AS: No it didn’t actually.
JM: Oh this happened before that?
AS: It happened before. In the last, I would say, three decades of my life probably is when I learned more Yiddish than as a young person. When I was in Victoria, I was contacted by a group of older people. Mostly older people who were native Yiddish speakers in most cases and they had a reading group called a leyenkreis in Yiddish, a reading group, a reading circle. They invited me to participate and I did and I, from that beginning I recaptured my language and learned a whole lot more and continued to and I also inherited, my father was a great Yiddish reader and supporter of the Yiddish literature in many ways. I inherited his Yiddish library which I’m sure on Vancouver Island where I lived for so long was the largest Yiddish library on all of Vancouver Island by far, most of which now is in the Peretz library here in Vancouver. But in any case that’s, to answer your question, I actually I think learned more of my Yiddish in the last three decades as an adult by reading and conversing as much as possible in Yiddish and I now co-lead a Yiddish group, a reading circle, conversation group here [in Vancouver] together with Shanie Levin, you may know her—she volunteers in the library here—we co-lead a Yiddish reading group that meets at the Peretz Centre twice a month, for again, people who have had some basic experience with Yiddish as young children but have basically abandoned it for like 40 years maybe, in some cases 50 years, and now wish to recover it and there is a surprising number of people who wish to do just that now. So that’s where I picked up the Yiddish and it’s very dear to me, Yiddish, the Yiddish language and the language implies a culture as you probably realize and so it’s that aspect as well.

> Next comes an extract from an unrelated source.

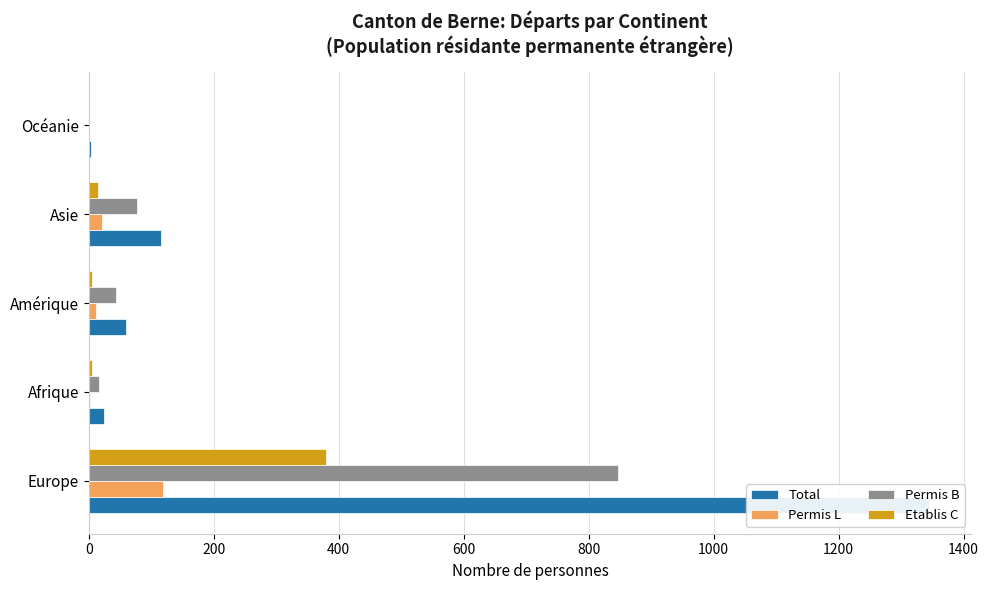

What is the difference between the Permis L values at Europe and Afrique?

117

JM: I think Yiddish is so beautiful and it also, because I’m a historian it is very significant to the history of all these people that migrated all over the world, that was their common language, you know.

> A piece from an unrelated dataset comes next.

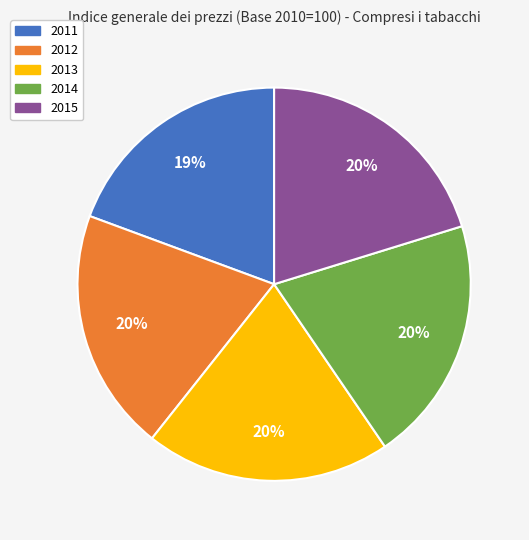

What is the smallest slice in the pie chart?

2011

AS: Yes it’s amazing to me, in fact, when I did travel in Europe many, 50, 60 years ago now almost as a young student, I was able to use Yiddish in various places around Europe, to my surprise. There was always somebody there who spoke Yiddish. To my amazement, even in a trolley bus once in downtown Moscow.
JM: Wow, how astounding.
AS: It’s, just by accident I happened to overhear a couple, a middle aged couple sitting near me, I was hanging on a strap there in this crowded trolley bus and they were conversing part time in Russian and part time in Yiddish. So I introduced myself, they were quite surprised that a young ‘American’—I was only in my early 20s at the time—would, you know, speak Yiddish.